The reforms proposed by the report are largely incremental changes to existing aspects of the programme. There are few proposed reforms which could be classified as ‘radical’.

Many of the minor reforms are valid and are intended to streamline and improve the performance of existing aspects of the 457 programme. Some elements of the programme which have been retained would have been better jettisoned in favour of alternative approaches.  

The most far-reaching changes include removing the Training Benchmark in favour of a national training fund and abolition of the already dead-letter Labour Market Testing.


It is disappointing that the recommendations fail to address overly complicated and ineffective mechanisms such as the Market Salary Rates, and the TSMIT, as well as the impossible nature of the existing notification regime.

The report also fails to recognise the significance of intra-company transfers and create a streamlined method for businesses seeking to transfer staff internationally instead preferring an overall streamlined processing approach, discussed below.

Eventus Corporate Immigration’s submission to the Panel highlighted the challenges faced by small and medium business in determining applicable Market Salary Rates. The Panel quoted from the report and noted the difficulties but found that no better alternative is available.[3]


The Panel’s recommendation to introduce streamlined processing based on a risk matrix including business turnover, compliance record, salary and other factors is most welcome. However numerous reforms and recommendations in the past have had a similar goal. Implementing this recommendation is unlikely unless additional funds are introduced to the programme – another key recommendation.
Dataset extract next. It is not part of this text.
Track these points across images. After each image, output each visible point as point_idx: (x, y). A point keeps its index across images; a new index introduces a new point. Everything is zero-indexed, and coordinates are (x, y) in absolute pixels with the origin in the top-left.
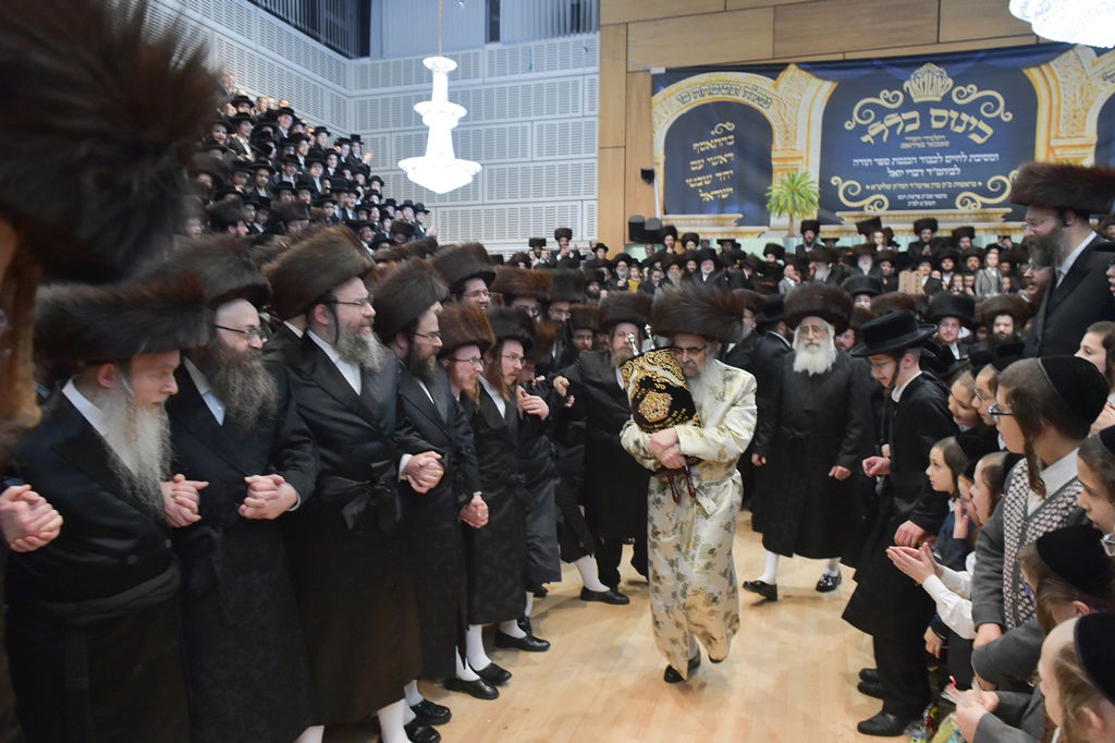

A number of recommendations suggest an overall easing of requirements, in particular renewal of Sponsorships, returning to a simplified Sponsorship class for many visa types, longer timeframes for Sponsor notifications, more flexible English language requirements, and the removal of labour market testing. It is hoped that these recommendations will be adopted and implemented at the earliest.


The current report forms a series of recommendations to the government and it cannot be certain which aspects will be implemented. The Assistant Minister has already spoken favourably about a number of the recommendations including improved information sharing with the ATO, simplifying the process for Sponsorship renewal, easing English language requirements and creating penalties for applicants who pays sponsors for an immigration outcome.

Some basic reforms are likely to take place in early 2015 with major reforms pending further development and potential implementation likely in late 2015. The overall impact on Sponsors and visa holders is likely to be substantial and on-going. Sponsors will need to continue to monitor the situation closely and make associated changes to their global mobility policy. Visa holders will need to be aware of the potential changes to their eligibility for PR and the potential impact on visa charges.


The programme will likely be improved by many of the incremental reforms recommended by the Panel as many existing aspects of the programme are functional but could be improved. Achieving this goal however is contingent on greater funding for training Departmental staff, monitoring and compliance activities. On the other hand, there have been significant missed opportunities. Many submissions made valuable recommendations which could have improved the programme by introducing new pathways or new mechanisms to simplify the process for businesses and visa holders.

The government is yet to confirm which reforms will be adopted and which will be left by the wayside. Any reforms which are adopted are likely to be implemented throughout 2015.